Mit einer anderen Welt konfrontiert
Der elfjährige Rabé hat es nicht leicht: Als Straßenjunge in Madagaskar kämpft er täglich ums Überleben. Doch dann „erbt“ Rabé einen geheimnisvollen Koffer. Darin findet sich eine Schatzkarte, die Rabé in den Dschungel führen soll. Zusammen mit seinem wohlhabenden Freund Benja, der dadurch seinem „goldenen Käfig“ entkommen möchte, macht sich der Straßenjunge auf den Weg, um den geheimnisvollen Schatz zu bergen. Dabei müssen sich die beiden einer ganzen Reihe von Herausforderungen stellen. Auch tauchen immer wieder mysteriöse Figuren auf – so etwa eine alte Frau oder aber ein Mann mit schwarzem Auto. Die Freunde entdecken jeder für sich eine ganz spezielle Welt und müssen sich mit Themen auseinandersetzen, mit denen sie bis dahin wenig vertraut waren.
Eher keine phantastische Geschichte
Der Roman von Antonia Michaelis wird gemeinhin als eine wunderbar magische Geschichte angepriesen. Entsprechend hoch sind die Erwartungen der jungen Leserinnen und Leser, wenn sie zu diesem Buch greifen. Erwartungen, die so nicht erfüllt werden. Wohl gibt es den einen oder anderen magischen Aspekt in diesem Roman, doch wer aufgrund von Klappentext und Buchcover auf eine phantastische Geschichte gesetzt hat, sieht sich schnell getäuscht. Viel mehr landen die Leserinnen und Leser zunächst mal in einer bedrückenden Szenerie und werden mit der Welt der Straßenkinder in Madagaskar konfrontiert.
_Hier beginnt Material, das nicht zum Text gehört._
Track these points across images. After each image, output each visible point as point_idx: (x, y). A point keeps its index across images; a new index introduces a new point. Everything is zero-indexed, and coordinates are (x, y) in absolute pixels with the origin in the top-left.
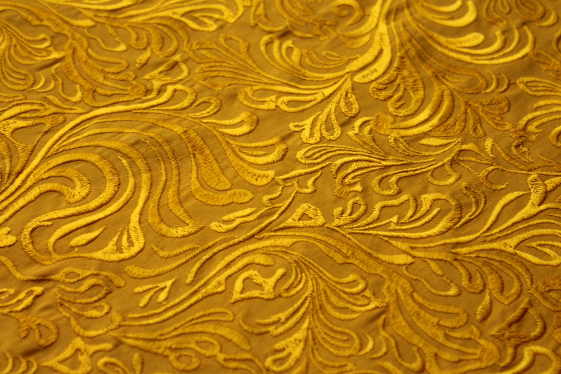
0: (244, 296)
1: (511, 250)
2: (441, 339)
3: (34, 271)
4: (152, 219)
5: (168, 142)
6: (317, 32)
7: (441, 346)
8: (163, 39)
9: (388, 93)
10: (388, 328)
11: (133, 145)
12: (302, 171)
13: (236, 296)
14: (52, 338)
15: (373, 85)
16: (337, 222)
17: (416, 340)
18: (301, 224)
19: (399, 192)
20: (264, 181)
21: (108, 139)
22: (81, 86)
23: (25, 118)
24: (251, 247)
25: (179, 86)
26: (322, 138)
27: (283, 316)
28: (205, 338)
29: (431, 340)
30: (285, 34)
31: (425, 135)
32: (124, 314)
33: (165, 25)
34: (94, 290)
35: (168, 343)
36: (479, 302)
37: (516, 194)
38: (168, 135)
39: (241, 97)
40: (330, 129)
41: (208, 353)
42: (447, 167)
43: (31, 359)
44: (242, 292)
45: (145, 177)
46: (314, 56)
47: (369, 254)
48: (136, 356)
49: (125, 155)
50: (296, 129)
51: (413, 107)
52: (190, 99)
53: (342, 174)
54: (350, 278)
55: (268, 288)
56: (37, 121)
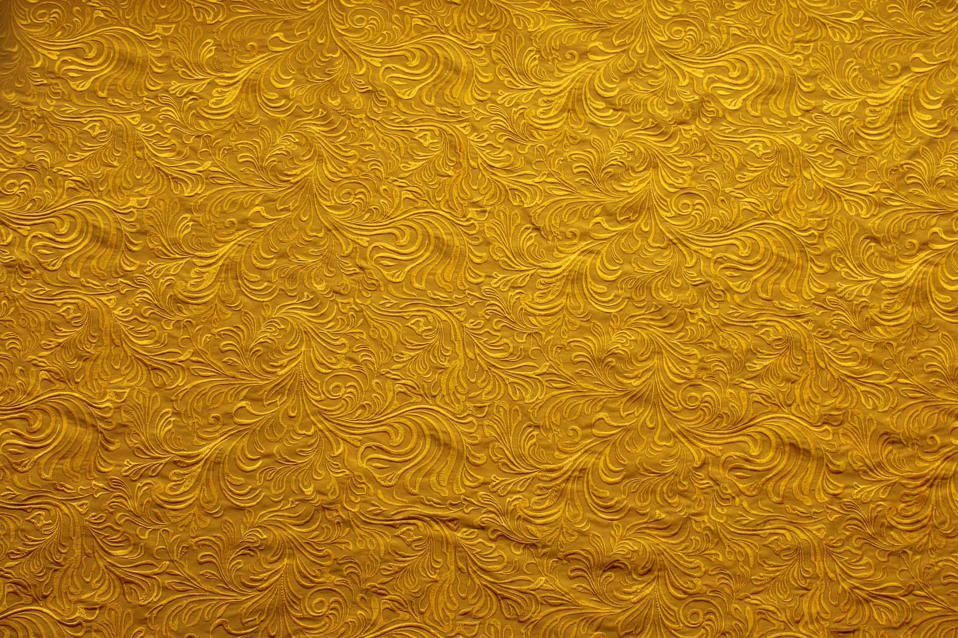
0: (412, 326)
1: (507, 382)
2: (451, 392)
3: (363, 264)
4: (414, 273)
5: (448, 246)
6: (550, 238)
7: (449, 395)
8: (493, 195)
9: (542, 287)
10: (440, 375)
11: (437, 238)
12: (477, 295)
13: (409, 324)
14: (346, 293)
15: (542, 279)
16: (467, 325)
17: (444, 386)
18: (455, 315)
19: (499, 331)
20: (462, 288)
21: (431, 228)
22: (445, 195)
23: (414, 196)
24: (432, 310)
25: (476, 223)
26: (499, 287)
27: (415, 343)
28: (386, 331)
29: (448, 389)
30: (537, 229)
31: (534, 315)
32: (372, 301)
33: (500, 190)
34: (372, 286)
35: (375, 324)
36: (476, 391)
37: (534, 364)
38: (451, 243)
39: (491, 246)
40: (505, 285)
41: (382, 337)
42: (526, 335)
43: (335, 295)
44: (412, 324)
45: (428, 254)
46: (537, 248)
47: (463, 344)
48: (362, 320)
49: (429, 240)
50: (494, 275)
51: (543, 301)
52: (474, 232)
53: (488, 308)
54: (448, 348)
55: (421, 330)
56: (417, 200)
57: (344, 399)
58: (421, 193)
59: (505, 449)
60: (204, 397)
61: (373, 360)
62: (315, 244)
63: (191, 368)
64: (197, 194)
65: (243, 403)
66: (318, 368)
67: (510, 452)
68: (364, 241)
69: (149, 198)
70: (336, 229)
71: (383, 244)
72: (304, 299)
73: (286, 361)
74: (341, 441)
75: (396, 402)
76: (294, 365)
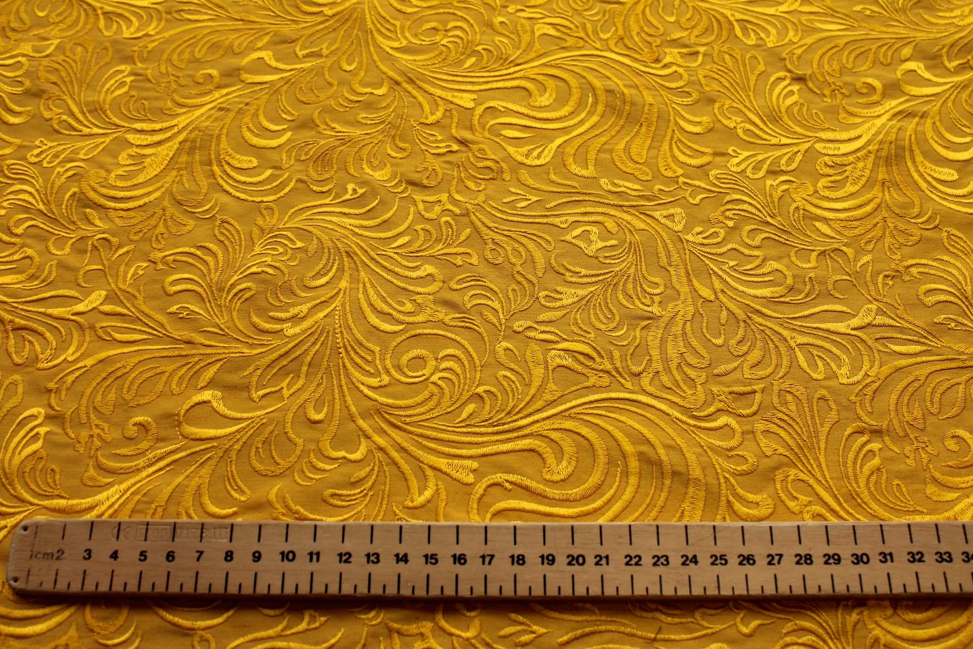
0: (573, 241)
1: (793, 344)
2: (673, 366)
3: (467, 135)
4: (570, 150)
5: (633, 104)
6: (827, 92)
7: (668, 370)
8: (707, 30)
9: (831, 172)
10: (645, 332)
11: (609, 91)
12: (703, 185)
13: (568, 238)
14: (433, 183)
15: (826, 159)
16: (690, 237)
17: (655, 353)
18: (663, 221)
19: (757, 247)
20: (669, 174)
21: (596, 77)
22: (617, 30)
23: (558, 30)
24: (613, 212)
25: (681, 70)
26: (744, 171)
27: (584, 272)
28: (521, 249)
29: (666, 360)
30: (800, 79)
31: (825, 220)
32: (489, 197)
33: (718, 21)
34: (486, 171)
35: (497, 237)
36: (728, 362)
37: (844, 309)
38: (638, 99)
39: (717, 105)
40: (757, 168)
41: (513, 260)
42: (814, 254)
43: (410, 188)
44: (574, 238)
45: (594, 119)
46: (805, 109)
47: (688, 273)
48: (468, 231)
49: (595, 95)
50: (732, 153)
51: (839, 194)
52: (681, 83)
53: (729, 206)
54: (656, 280)
55: (594, 247)
56: (564, 36)
57: (434, 383)
58: (571, 26)
59: (811, 481)
60: (119, 381)
61: (496, 305)
62: (369, 106)
63: (98, 325)
64: (147, 35)
65: (207, 395)
66: (374, 320)
67: (826, 489)
68: (466, 101)
69: (56, 42)
70: (411, 81)
71: (501, 103)
72: (347, 197)
73: (304, 308)
74: (430, 472)
75: (551, 386)
76: (321, 315)
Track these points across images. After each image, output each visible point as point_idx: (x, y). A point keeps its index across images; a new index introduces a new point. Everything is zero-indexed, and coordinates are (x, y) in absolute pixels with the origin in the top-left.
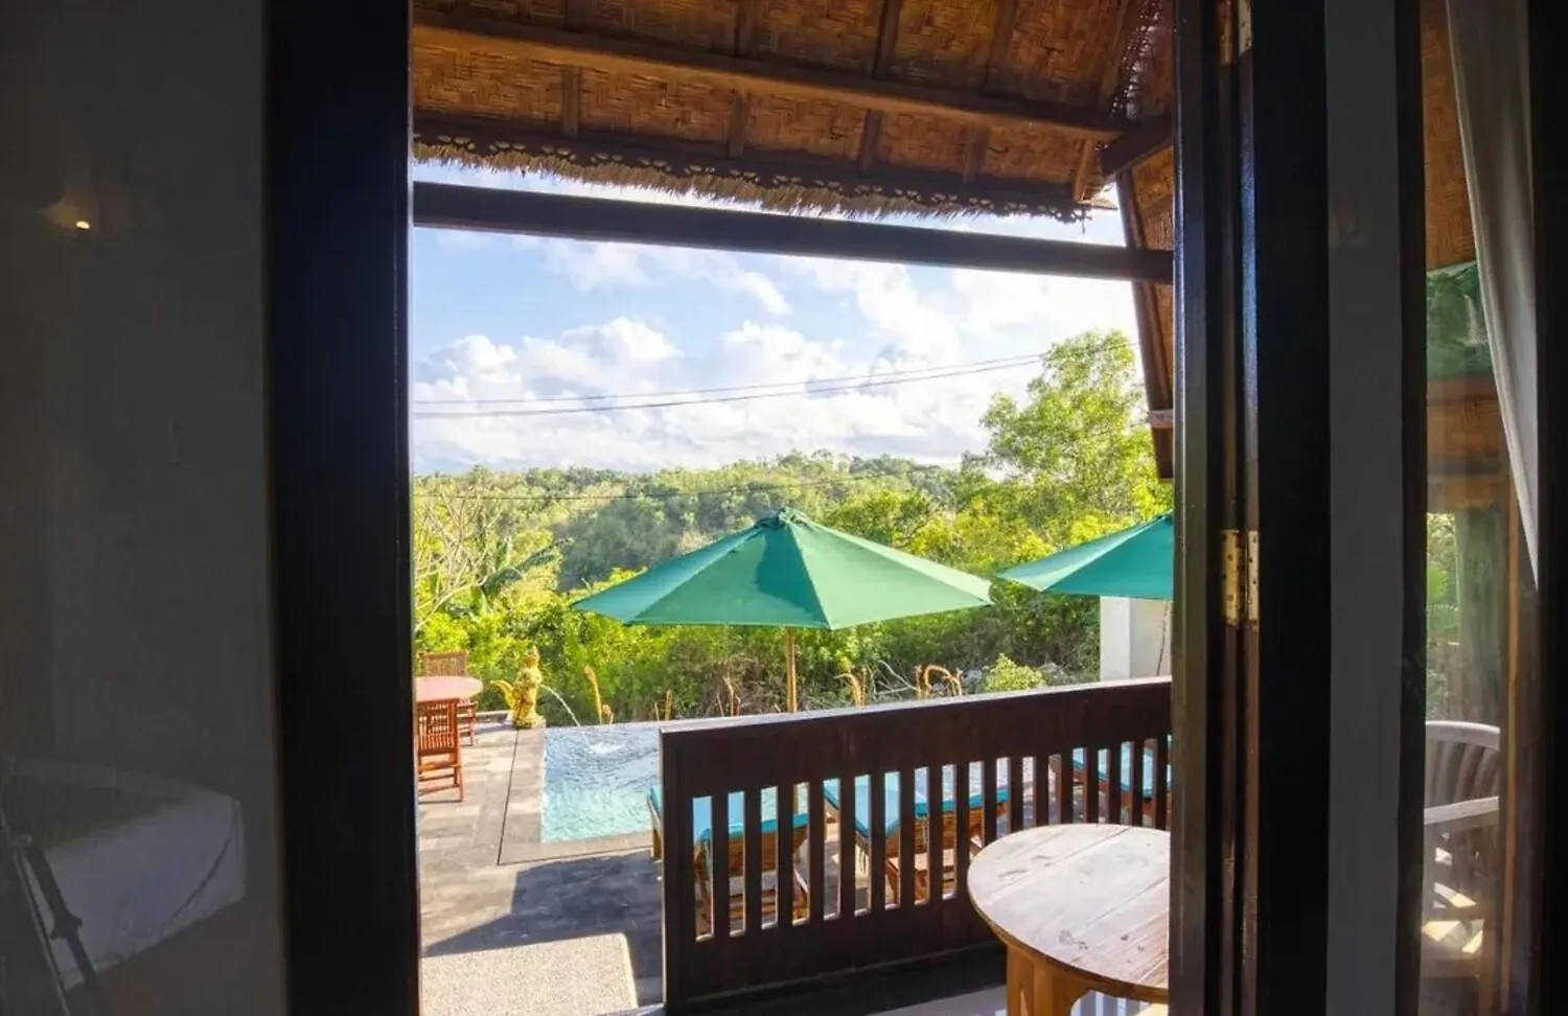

Um den Unterschied zur bekannten Welt noch mehr zu verdeutlichen, spielt bald auch ein privilegierter, weißer Junge mit, der der Villa und dem überbehüteten Leben im Reichtum überdrüssig geworden ist: Also ein klassisches Klischee, das man so in Madagaskar anzutreffen erwartet. Die Schluss-Sequenzen des Buches legen aber nahe, dass die Autorin hier auf eigene Erfahrungen zurückgreifen kann. Elemente, die in den meisten phantastischen Geschichten eine Rolle spielen, tauchen auch hier auf – allerdings kommt ihnen verhältnismäßig wenig Gewicht zu.
Es braucht Geduld
Das Heranführen des jugendlichen Publikums an die Problematik der Straßenkinder in Madagaskar ist wohl das eigentliche Ziel dieses Romans. Ein Ziel, das durchaus erreicht wird. Allerdings arbeitet die Autorin Antonia Michaelis auf einem anspruchsvollen Niveau – in manchen Szenen zu anspruchsvoll für die kindliche Leserschaft. Denn diese sieht sich mit ausschweifenden und tiefgründigen, mitunter aber ausufernden Betrachtungen der Charaktere konfrontiert. So braucht es immer wieder Geduld, an der Geschichte dranzubleiben und das Buch nicht zuzuklappen. Hier scheint es, als habe die Autorin ein eher etwas älteres Publikum im Auge gehabt. Generell ist es nicht immer ganz einfach, den Figuren und ihren Überlegungen zu folgen. Das mag jedoch auch an der exotischen Welt liegen, in der die Geschichte spielt. Gerade aber Benja erfordert einiges an Empathie, um ihn zu verstehen. Dennoch ist der Mix der handelnden Figuren im Grossen und Ganzen gelungen.
Fazit
Wer sich mit dem Thema Straßenkinder vertraut machen möchte, ist mit diesem Buch auf einem guten Weg. Auch einige Portionen Geheimnis, Freundschaft, Mut und Intelligenz sind beigefügt und machen die Mischung zu einem echten Leseabenteuer.